What is information?
Information is data that has been put into context such that it has value and you could use it to make meaningful decisions. Data without context isn’t very helpful.
As dashboards and other data-heavy applications become increasingly common, so do the use of data visualizations to make information out of that data. This is partly due to their being attractive and largely due to their ability to communicate trends, draw comparisons, and highlight relationships between different variables quickly and efficiently.
Even if you are not a statistician you have probably seen many data visualizations in news articles, on blogs or social media, and in your work life as well. As you become a frequent consumer of information through data visualizations and use them to make decisions and assessments in your personal and professional life, we would encourage you keep the following questions in mind. You can ask the following questions and be critical of the data visualizations you use in your decision making to ensure that you have the most complete and accurate picture informing you.
Who created/published this visualization?
When evaluating all of these questions you should bear this one in mind. We encourage you to consider the source. Does the publisher or creator of this data visualization stand to gain (or lose!) something if specific conclusion(s) are drawn from this visualization?
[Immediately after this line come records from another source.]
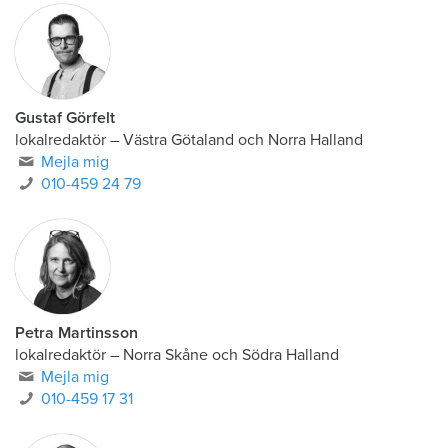
Gustaf Görfelt
lokalredaktör
–
Västra Götaland och Norra Halland
Mejla mig
010-459 24 79
Petra Martinsson
lokalredaktör
–
Norra Skåne och Södra Halland
Mejla mig
010-459 17 31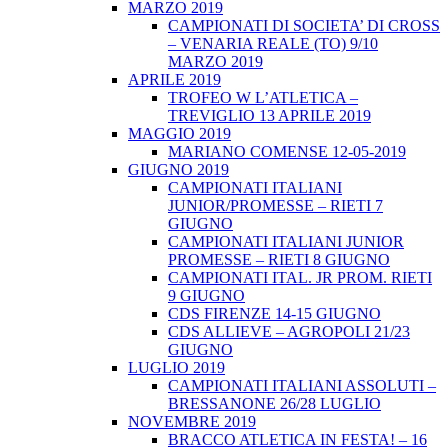
MARZO 2019
CAMPIONATI DI SOCIETA’ DI CROSS
– VENARIA REALE (TO) 9/10
MARZO 2019
APRILE 2019
TROFEO W L’ATLETICA –
TREVIGLIO 13 APRILE 2019
MAGGIO 2019
MARIANO COMENSE 12-05-2019
GIUGNO 2019
CAMPIONATI ITALIANI
JUNIOR/PROMESSE – RIETI 7
GIUGNO
CAMPIONATI ITALIANI JUNIOR
PROMESSE – RIETI 8 GIUGNO
CAMPIONATI ITAL. JR PROM. RIETI
9 GIUGNO
CDS FIRENZE 14-15 GIUGNO
CDS ALLIEVE – AGROPOLI 21/23
GIUGNO
LUGLIO 2019
CAMPIONATI ITALIANI ASSOLUTI –
BRESSANONE 26/28 LUGLIO
NOVEMBRE 2019
BRACCO ATLETICA IN FESTA! – 16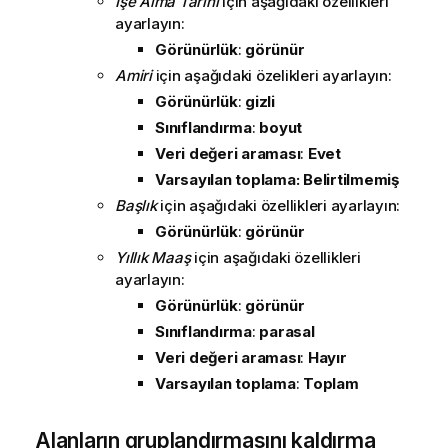
İşe Alma Tarihi
için aşağıdaki özellikleri
ayarlayın:
Görünürlük
:
görünür
Amiri
için aşağıdaki özelikleri ayarlayın:
Görünürlük
:
gizli
Sınıflandırma
:
boyut
Veri değeri araması
:
Evet
Varsayılan toplama
: Belirtilmemiş
Başlık
için aşağıdaki özellikleri ayarlayın:
Görünürlük
:
görünür
Yıllık Maaş
için aşağıdaki özellikleri
ayarlayın:
Görünürlük
:
görünür
Sınıflandırma
:
parasal
Veri değeri araması
:
Hayır
Varsayılan toplama
:
Toplam
Alanların gruplandırmasını kaldırma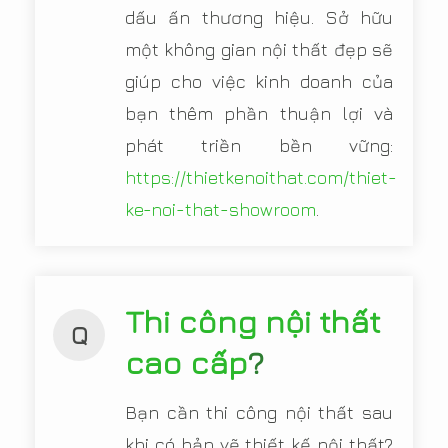
dấu ấn thương hiệu. Sở hữu
một không gian nội thất đẹp sẽ
giúp cho việc kinh doanh của
bạn thêm phần thuận lợi và
phát triền bền vững:
https://thietkenoithat.com/thiet-
ke-noi-that-showroom
.
Thi công nội thất
Q
cao cấp
?
Bạn cần thi công nội thất sau
khi có bản vẽ thiết kế nội thất?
If the honest answer is yes, then you should be extra critical of anything in the data visualization that makes the publisher/creator’s most self-interested outcome more attractive.
What data was omitted?
There is almost no case where the creator of a data visualization hasn’t omitted some factor(s) related to the visualization’s underlying subject matter. This is due to the fact that every factor you represent makes your visualization more complex, and you have to draw the line somewhere. However, it could also be due to a deliberate bias or desire to make a certain conclusion seem more attractive/likely than another. You should be extra critical of any related data you know is relevant but was omitted, and try to figure out why.
Do the colors make it hard to read or favor a certain conclusion?
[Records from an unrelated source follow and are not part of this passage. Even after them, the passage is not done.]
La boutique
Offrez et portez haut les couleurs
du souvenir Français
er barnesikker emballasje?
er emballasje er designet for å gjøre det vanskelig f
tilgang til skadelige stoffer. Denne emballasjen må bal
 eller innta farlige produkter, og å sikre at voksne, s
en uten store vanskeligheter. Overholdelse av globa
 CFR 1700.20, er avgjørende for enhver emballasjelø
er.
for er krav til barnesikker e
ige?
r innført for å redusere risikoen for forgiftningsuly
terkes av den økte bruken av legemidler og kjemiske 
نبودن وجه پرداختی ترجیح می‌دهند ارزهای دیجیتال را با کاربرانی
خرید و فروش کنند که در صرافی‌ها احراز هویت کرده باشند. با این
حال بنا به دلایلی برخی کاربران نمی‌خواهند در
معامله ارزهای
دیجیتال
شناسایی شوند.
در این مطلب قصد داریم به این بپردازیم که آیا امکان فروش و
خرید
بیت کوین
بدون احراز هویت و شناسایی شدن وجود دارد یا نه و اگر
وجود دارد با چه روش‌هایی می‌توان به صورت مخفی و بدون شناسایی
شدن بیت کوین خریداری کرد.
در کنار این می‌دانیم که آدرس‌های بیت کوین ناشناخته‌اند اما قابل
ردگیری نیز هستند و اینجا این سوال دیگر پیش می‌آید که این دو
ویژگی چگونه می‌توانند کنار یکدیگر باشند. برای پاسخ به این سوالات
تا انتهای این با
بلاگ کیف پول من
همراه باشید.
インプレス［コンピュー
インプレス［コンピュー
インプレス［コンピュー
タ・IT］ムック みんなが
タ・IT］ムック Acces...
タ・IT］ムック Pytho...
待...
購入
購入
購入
Color Associations: Manipulation of your decisions can be embedded into a visualization down to the colors chosen to plot them. As an example, in western cultures we generally associate green with positive and red negative. We generally associate bright colors with happy things, green with money, etc. Consider if any potential desired conclusions by the creator are presented in colors with more positive associations than other data.
Color Scales: rainbow color scales, grayscale, light to dark, are common ways of communicating relative change between values. Be extra careful with rainbow scales. As humans our eyes are not well-equip to detect slight color changes in the green spectrum, which means that rainbow shading causes us to lose a lot of comparison ability through the entire middle of that scale. Below are examples of a mappings that use color scales to shade relative differences. In each case, the rainbow is the most difficult to detect detail.
Have the scales been altered?
If you are looking at a data visualization that has an axis (or multiple axis!), examine the numerical values. Do the numerical values increase linearly? By that we mean is the distance numerically between each marking on the axis equal? If they are visually spaced equally but the numbers are not spaced equal, you are looking at a non-linear scaled axis and you should do some digging to see if that scaling was done to push you towards a certain conclusion. Purdue Pharma employed this tactic in their marketing of Oxycotin which later caught up with them criminally. The consumers of those visualizations were largely highly educated doctors who probably did okay in math — so don’t think yourself immune.
If there are two axis – do they use the same scale or are they different? This could make things seem more similar or different at first glance than they really are.
Have the axis been abbreviated?
This is not a mathematical manipulation of the scales but a visual one. It can be used to make things that are almost identical seem much more different.
If I have 3 computers and I am trying to sell you mine claiming it is faster, even though they are almost all identical, I might show you how long it takes them to add 2+2 in milliseconds, and abbreviate the axis of the visualization. Let’s say they are all within 6 milliseconds of one another, essentially identical, but I want to sell you my computer as the fastest. I can abbreviate the axis to exaggerate this tiny difference visually, and if you’re not checking closely it might work.
Does the data make sense?
Does the data make sense to compare? This is a more subjective question but it is important to always ask yourself if the data in the visualization even makes sense to compare with one another, and is it really relevant to the conclusion or decision you are trying to make. More often than you would think, some part of this doesn’t seem quite right when you start picking it apart.
Maybe something important is missing or was replaced by a value that seems similar on the surface but really isn’t the same. For example, if I am trying to show how successfully a company is, but that company is actually losing money, I might choose to visually compare that company to others by the gross revenue, instead of net profit. Revenue is typically related to profit, so people looking at my visualization may be very impressed at first glance because the revenue is very high and puts the company in the top 10% of its competitors by revenue. Many people would stop there and conclude the company is successful. But choosing to compare by revenue hides all of the internal expenses and the fact that the company is not actually profitable. For example: Tesla didn’t record its first full profitable year until 2021, but it had millions in revenue for years prior.
There is a whole world of data visualizations you can dig into further if this interests you, but these are some basic questions you can ask of any visualization as a baseline, and we hope you find them helpful!